No, Young People Aren't Fleeing Cities
From CityLab: "No, Young People Aren't Fleeing Cities"
A recent article in Time, based largely on the research of UCLA demographer Dowell Myers, proclaims that U.S. cities are hitting “peak Millennial.” The gist of Myers’s argument is that we’ve seen the high water mark for the effect of Millennials on urban growth, and that like previous generations, they’re going to decamp to the suburbs, and this whole “back to the city” movement will be over.
The key factoids in the Time article are the observations that the number of Millennials in three cities—Boston, Chicago and Los Angeles—have declined between 2015 and 2016 according to the latest American Community Survey tabulations.

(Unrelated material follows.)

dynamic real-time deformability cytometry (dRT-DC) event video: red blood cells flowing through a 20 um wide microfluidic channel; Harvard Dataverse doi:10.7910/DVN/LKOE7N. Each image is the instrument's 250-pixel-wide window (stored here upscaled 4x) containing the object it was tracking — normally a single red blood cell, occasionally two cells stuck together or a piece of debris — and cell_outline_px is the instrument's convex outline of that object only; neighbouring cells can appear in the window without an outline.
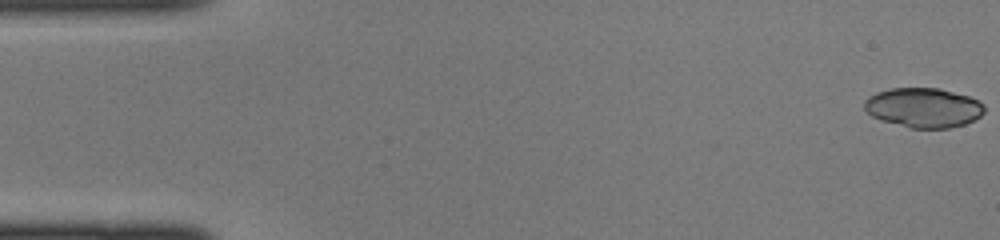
{"species": "common noctule bat (a hibernating species)", "species_latin": "Nyctalus noctula", "temperature_condition": "cold", "stored_images_in_passage": 44, "camera_frame_rate_fps": 3000, "um_per_image_px": 0.085, "animal": {"sex": "female", "body_mass_g": 22.0, "forearm_length_mm": 56.7}, "frame": {"image": 1, "passage_image": 1, "time_ms": 0.0, "image_size_px": [1000, 240], "cell_outline_px": [[984, 112], [976, 120], [964, 124], [948, 128], [912, 128], [880, 120], [872, 116], [864, 108], [864, 100], [868, 96], [876, 92], [888, 88], [940, 88], [968, 96], [984, 104]], "centroid_in_image_um": [78.48, 9.14], "position_along_channel_um": 6.5, "area_um2": 27.8}}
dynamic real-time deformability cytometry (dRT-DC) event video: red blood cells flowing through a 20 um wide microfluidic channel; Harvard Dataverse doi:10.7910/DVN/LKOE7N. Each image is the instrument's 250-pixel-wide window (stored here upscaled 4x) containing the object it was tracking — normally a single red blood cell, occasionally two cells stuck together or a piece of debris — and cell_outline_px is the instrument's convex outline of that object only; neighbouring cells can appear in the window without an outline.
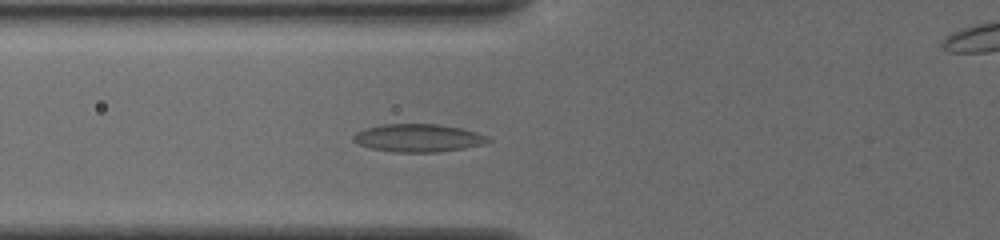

The headline shouts the claim that the young are leaving cities: “These Cities Have Already Reached ‘Peak Millennial’ as Young People Begin to Leave.”
We’re told that:
Millennials flocked to U.S. cities over the past decade, but in some places, the migration appears to be reversing… Myers says it’s only a matter of time before millennials head to the suburbs for more space.
What this seems to suggest is that young people have somehow become disenchanted with cities.
As I’ve pointed out before, there’s a problem with equating “Millennials” and “young people.” In the past decade or so, all of the 20-somethings in the United States were Millennials, and most of the Millennials were 20-somethings, so it wasn’t far off the mark to use to two terms interchangeably. But, inexorably, time and the aging process are moving Millennials out of the “young people” category. And that’s really what these numbers show: the oldest Millennials (per Myers’s definition) are now 36; in 2007 the oldest were just 27. There’s never been any question that there is a life-cycle effect: 36-year-olds tend to be much more likely than 27-year-olds to live in suburbs rather than cities.